**Text excerpt**
This quote shows that Mercutio is trying to provoke Benvolio. Mercutio then trys again to tease him by saying “Come, come, thou art as hot a jack in thy mood as any in Italy; and as soon moved to be moody, and as soon moody to be moved.”
This quote shows again how Mercutio is trying to provoke Benvolio.
When Tybalt enters, Benvolio says “By my head, here comes the Capulet’s.” This is the start of the fight which therefore creates tension for the audience. Mercutio at this point is in an antagonist mood towards Tybalt by saying “And but one word with one of us? Couple it with something; make it a word and a blow.” The part of the quote “make it a word and a blow” tells the audience that Mercutio is looking for trouble and wanting to fight. But Tybalt is looking to fight Romeo. Mercutio’s language also portrays that he is in an antagonistic mood by Shakespeare using an extended metaphor “Consort”. You could say that the word starts the fight between Mercutio and Tybalt.
When Tybalt enters the Market Place, we already sense something bad is going to happen. We know this because of what happened at the masked ball between Romeo and Tybalt. But before the masked ball, in Act 1 scene 1, we find out that Tybalt is Juliet’s cousin, a Capulet and is a nasty anti-hero. He also loves to fight.
“What art thou drawn among these heartless hinds? Turn thee, Benvolio, look upon thy death”
This quote shows us that he loves to fight and is proud to be a Capulet. And again just before the masked ball, Romeo says:
“I fear too early; for my mind disgraves. Some consequences yet hanging in the stars. Shall bitterly begin his fearful date. With the nights revels, and expire the term. Of a despised life clos’d in my breast. By some vile forfeit of untimely death”
This is a great quote to portray the image of impending doom that if they go to the ball, it will lead to death. But Romeo ignores what he has just said.
We know that before he went to the masked ball he was very depressed as he was in love with Rosaline. But she did not feel the same way. But when he sees Juliet, his mood completely changes:
“O she doth teach the torches to burn bright! It seems she hangs upon the cheek of night. As a rich jewel in an Ethiops ear: Beauty too rich for use, for earth too dear! So shows a snowy dove trooping with crows.”
Here there are many literacy devices used. There are the rhyming couplets at the end of every two lines and the contrast of light and dark imagery to make Juliet seem to beautiful to live. There is also an example of dramatic irony here, “Beauty too rich for use, for earth too dear!” as the audience know something the actors don’t.
At the masked ball, Tybalt notices that Romeo is at the Capulet’s ball which he felt was out of order so he reported it to Capulet himself.

**Chart understanding data**
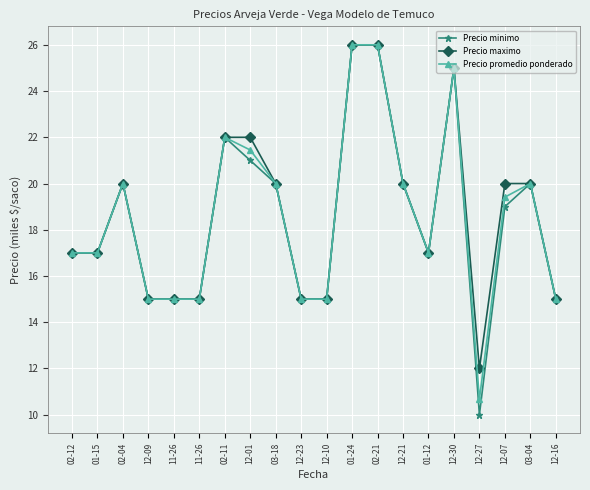

What are all the series names shown in the legend?

Precio minimo, Precio maximo, Precio promedio ponderado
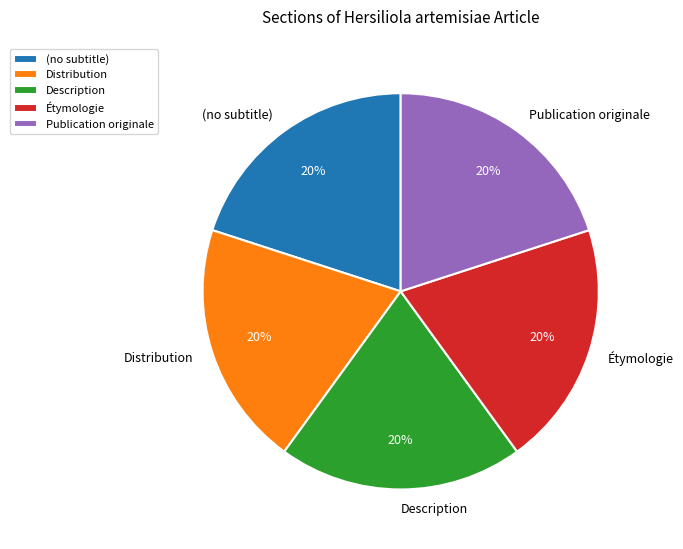

The Distribution slice represents 9% of the pie. True or false?

False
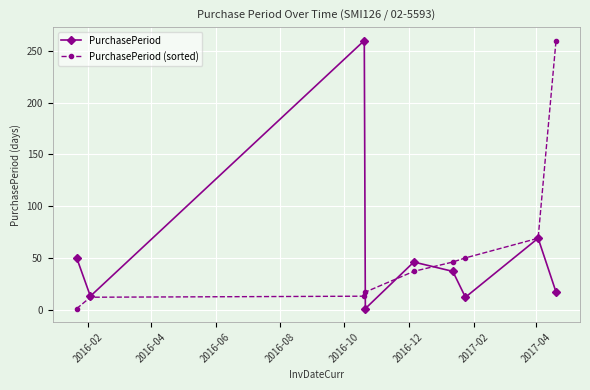

What is the value of the PurchasePeriod point at the 2nd from the left?

13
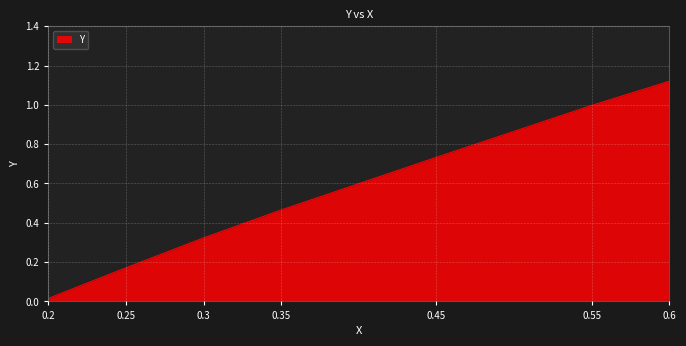

Which category has the highest value across all series?

0.6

**Action item A**
According to the Romeo and Juliet essay, in which act and scene do we learn that Tybalt is Juliet's cousin?
**Action item B**
Decide whether each statement agrees with the Romeo and Juliet essay: (i) Before the masked ball, Romeo was in love with Rosaline. (ii) Tybalt reported Romeo's presence at the ball to Capulet. (iii) Rosaline returned Romeo's feelings. Answer yes or no for each and quote the words from the essay that settle it.
**Action item C**
Write a continuation of the Romeo and Juliet essay, beginning after its final sentence.

**Written response A**
Act 1 scene 1

**Written response B**
(i) Yes: "he was very depressed as he was in love with Rosaline"
(ii) Yes: "so he reported it to Capulet himself"
(iii) No: "But she did not feel the same way."

**Written response C**
“Uncle, this is a Montague, our foe. A villain that is hither come in spite. To scorn at our solemnity this night”
But Capulet does not wish for Tybalts fiery, fighting anger to ruin his party. So Tybalt promises that he will get his revenge on Romeo. “I will withdraw; but this intrusion shall now seeming sweet convert to bitterest gall.” So we now know that something bad is going to happen. Because of this, this will now be creating tension for the audience.
Back to Act 3 scene 1, when Romeo enters the Market place he is in a good mood as he has just married Juliet but only Romeo and the audience know of this. So as Tybalt is unaware of what Romeo has just done, he says:
“Well, peace be with you, sir. Here comes my man”
Here Mercutio deliberately misunderstands him. So therefore the word “man” has two meanings, which then leads to two twists. Tybalt then says:
“Romeo, the love I bear thee can afford no better term than this-thou art a villain.”
Tybalt says this as an accusation, meant to instil a response from Romeo. And by saying “love”, this shows us that he has no respect for him either. Villain in Elizabethan times also meant peasant which to a man of noble birth like Romeo is infact a great insult. But Romeo replies with the complete opposite to what Tybalt expects:
“Tybalt, the reason I have to love thee, Doth much excuse the appertaining rage, to such a greeting. Villain am I none. Therefore farewell; I see thou know’st me not.”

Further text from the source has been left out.